There are many organizations that are investing into new projects with expectation of reaping future benefits from them. Investing in new project requires immediate capital outlay but the return may not be immediate.
After an organization invested in a capital investment project, it would be beneficial to prepare financial projection papers on how to manage the future cash flow on it. The preparation process of the report is simple but not easy if you are a non-finance staff.
The following are some guidelines on how to prepare the cash flow projection report on the project.

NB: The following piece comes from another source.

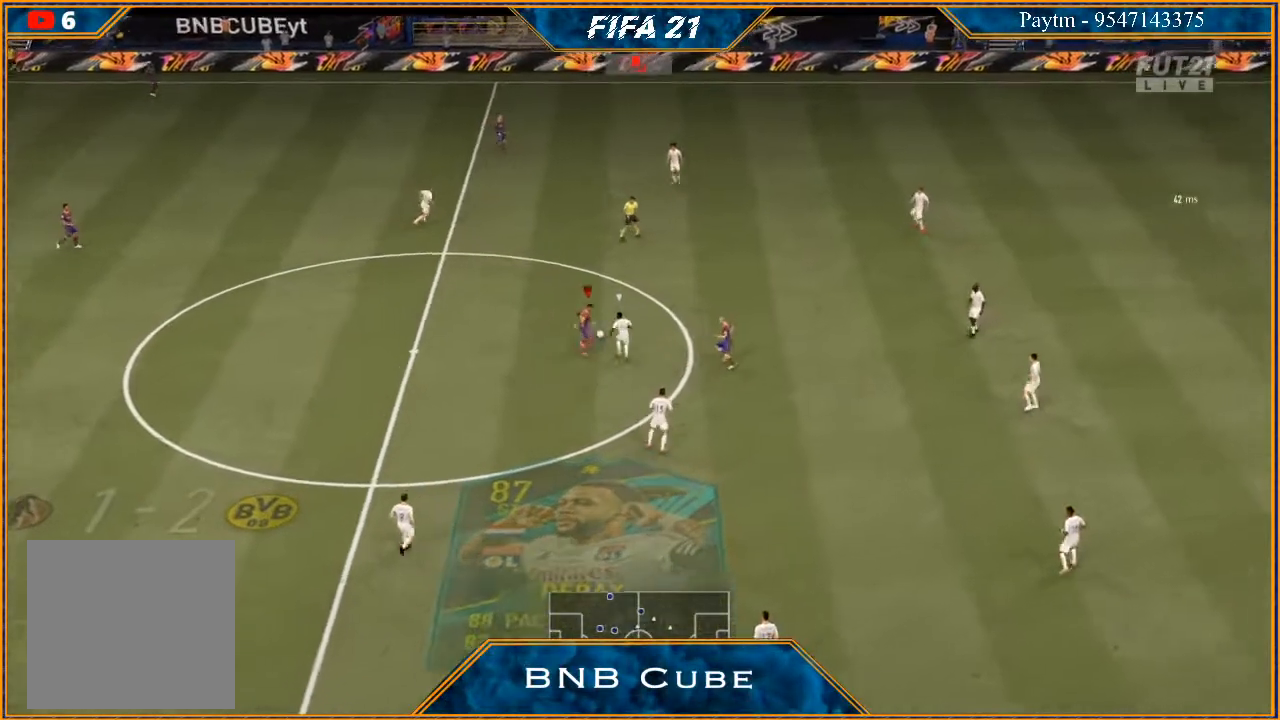
{"buttons": ["A"], "left_stick": "center", "right_stick": "center", "events": [[333, "X", "down"], [400, "R2", "up"], [400, "X", "up"], [400, "left_stick", "center"], [467, "A", "down"]]}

Let assumed that the project is expected to generate a stream of cash flow to the organization. It involves taking the changes in day to day cash activities generated or used on the project. When preparing the report, the following guidelines should be taken into consideration.
1. Revenue.
You should only take in the incremental revenue generated by the project. All other revenues should be excluded.
2. Expenses.
Similarly to the revenue, you should only take in the incremental expenses incurred by the projects. If the project causes saving in cost or expense, you should also recognized it in your report.
3. Taxes.
Include taxes that are incurred by the project.
4. Working capital.
Any changes in working capital as a result of the project should also be taken into consideration.
An example of a simple template would be as follows:
REPORT TEMPLATE
Change in revenue
Less: Change in operation expenses
Less: Change in depreciation
Less: Change in tax
Less: Change in new working capital
Net operating cash flow from project.